The deal with the Armitages is that, while they were on their honeymoon, Mrs. Armitage worried that their life might be boring, and wished for magical and exceptional things to happen to them. But only-- well, mostly-- on Mondays, so as not to make too much of a mess. The first and seminal Armitage story, which Aiken wrote at the age of sixteen (it reads as though she'd been a pro for decades) is called 'Yes, But Today Is Tuesday', in which the Armitage children inform their parents that there is a unicorn in the garden and this is incredibly confusing and upsetting because it is, in fact, Tuesday. The world has therefore slipped its natural courses. Unicorns are fine on Mondays, but Tuesday is just beyond the pale...

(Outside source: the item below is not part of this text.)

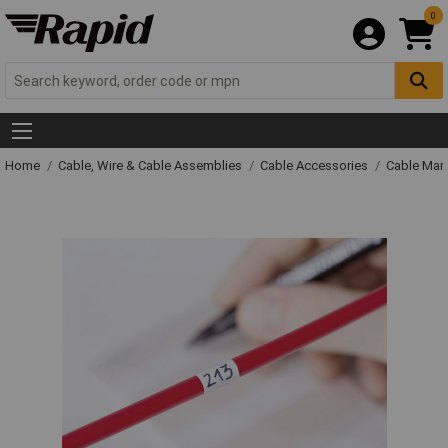
0
Home
Cable, Wire & Cable Assemblies
Cable Accessories
Cable Mar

At their best, the Armitage stories, which Aiken wrote throughout her multi-decade career, walk a thin and lovely balance between the kind of domestic comedy in which odd magical happenings are taken completely for granted and the kind of domestic comedy in which odd magical happenings are, well, extremely peculiar. The Armitages are perfectly capable of dealing with anything whatsoever, as long as it happens on a Monday and everyone gets turned back into their natural shapes before teatime. This must have been an influence on Diana Wynne Jones, I can't see it not being.

At their worst, the stories fall off one side or the other of that tightrope. When everyone is too blasé about magic, there's little sense of danger, and when they're too confused, there's little sense of the unflappability that really makes the humor. But at least half the stories do walk that line adequately.

And 'The Land of Trees and Heroes' throws in the numinous. It is, as far as I can tell, an Armitage retelling (with alterations) of At the Back of the North Wind, without the bad poetry and Victorian philosophizing. It's funny (there is one segment that makes me laugh every single time), mythic, odd, pragmatic, and manages to feel nothing at all like E. Nesbit (which, by virtue of subject matter, it should; I love E. Nesbit but sometimes she is a magnetic force).

So I bought the collection for that one story, really, but it is a good collection, a good read-aloud book for a rainy night, full of wizards who practice eminent domain, church fetes to buy new wands for retired fairies, and the unicorns eating the azaleas. And, thank heaven, it is never, ever twee; sometimes flat, but never over-sentimental, purple, or treacly.

Maybe in another decade or so I'll run into another Joan Aiken I like.